## Problem details
State how many lines in the records contain the word "pihak", giving only the number.

------------------------------------------------

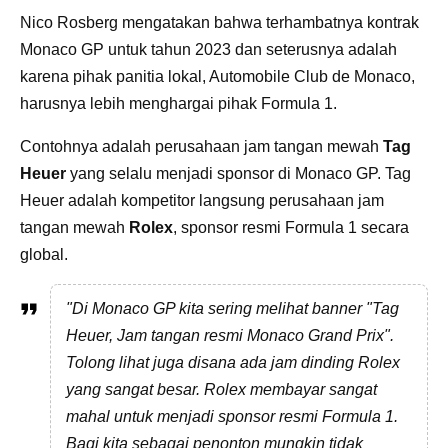
Nico Rosberg mengatakan bahwa terhambatnya kontrak
Monaco GP untuk tahun 2023 dan seterusnya adalah
karena pihak panitia lokal, Automobile Club de Monaco,
harusnya lebih menghargai pihak Formula 1.
Contohnya adalah perusahaan jam tangan mewah
Tag
Heuer
yang selalu menjadi sponsor di Monaco GP. Tag
Heuer adalah kompetitor langsung perusahaan jam
tangan mewah
Rolex
, sponsor resmi Formula 1 secara
global.
"Di Monaco GP kita sering melihat banner "Tag
Heuer, Jam tangan resmi Monaco Grand Prix".
Tolong lihat juga disana ada jam dinding Rolex
yang sangat besar. Rolex membayar sangat
mahal untuk menjadi sponsor resmi Formula 1.
Bagi kita sebagai penonton mungkin tidak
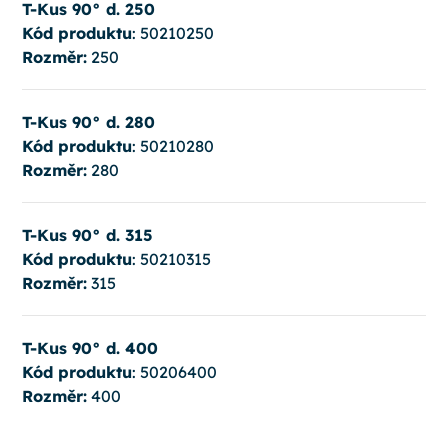
T-Kus 90° d. 250
Kód produktu
: 50210250
Rozměr:
250
T-Kus 90° d. 280
Kód produktu
: 50210280
Rozměr:
280
T-Kus 90° d. 315
Kód produktu
: 50210315
Rozměr:
315
T-Kus 90° d. 400
Kód produktu
: 50206400
Rozměr:
400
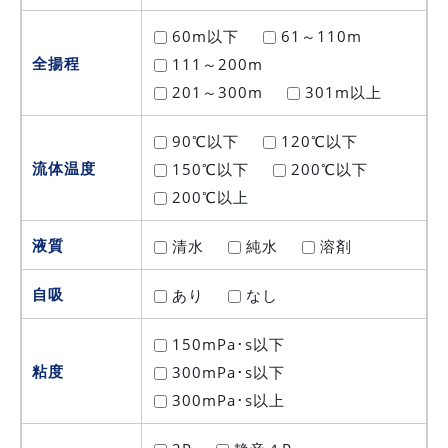
60m以下
61～110m
全揚程
111～200m
201～300m
301m以上
90℃以下
120℃以下
流体温度
150℃以下
200℃以下
200℃以上
液質
清水
純水
溶剤
自吸
あり
なし
150mPa･s以下
粘度
300mPa･s以下
300mPa･s以上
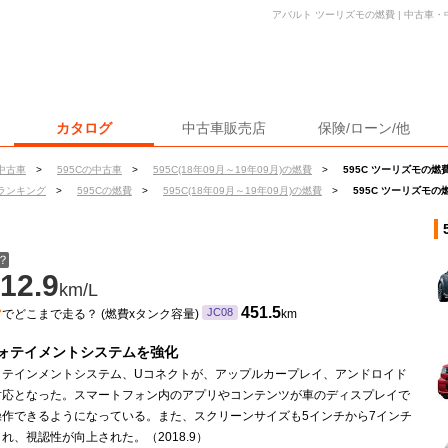
アバルト ツーリズモの燃費 | 中古車
カタログ
中古車販売店
保険/ローン/他
中古車
>
595Cの中古車
>
595C(18年09月～19年09月)の燃費
>
595C ツーリズモの燃
ランキング
>
595Cの燃費
>
595C(18年09月～19年09月)の燃費
>
595C ツーリズモの
？
12.9
km/L
ン
451.5
JC08
でどこまで走る？ (燃費xタンク容量)
km
ォテイメントシステムを強化
ォテインメントシステム、Uコネクトが、アップルカープレイ、アンドロイド
対応となった。スマートフォン内のアプリやコンテンツが車のディスプレイで
操作できるようになっている。また、スクリーンサイズも5インチから7インチ
れ、視認性が向上された。（2018.9）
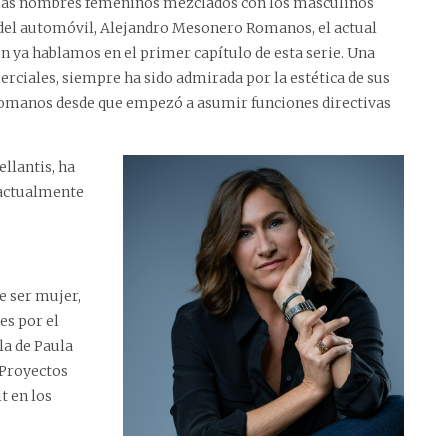
 más nombres femeninos mezclados con los masculinos
r del automóvil, Alejandro Mesonero Romanos, el actual
en ya hablamos en el primer capítulo de esta serie. Una
ciales, siempre ha sido admirada por la estética de sus
Romanos desde que empezó a asumir funciones directivas
llantis, ha
 actualmente
e ser mujer,
es por el
la de Paula
 Proyectos
t en los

------------------------------------------------

## Output of the task
2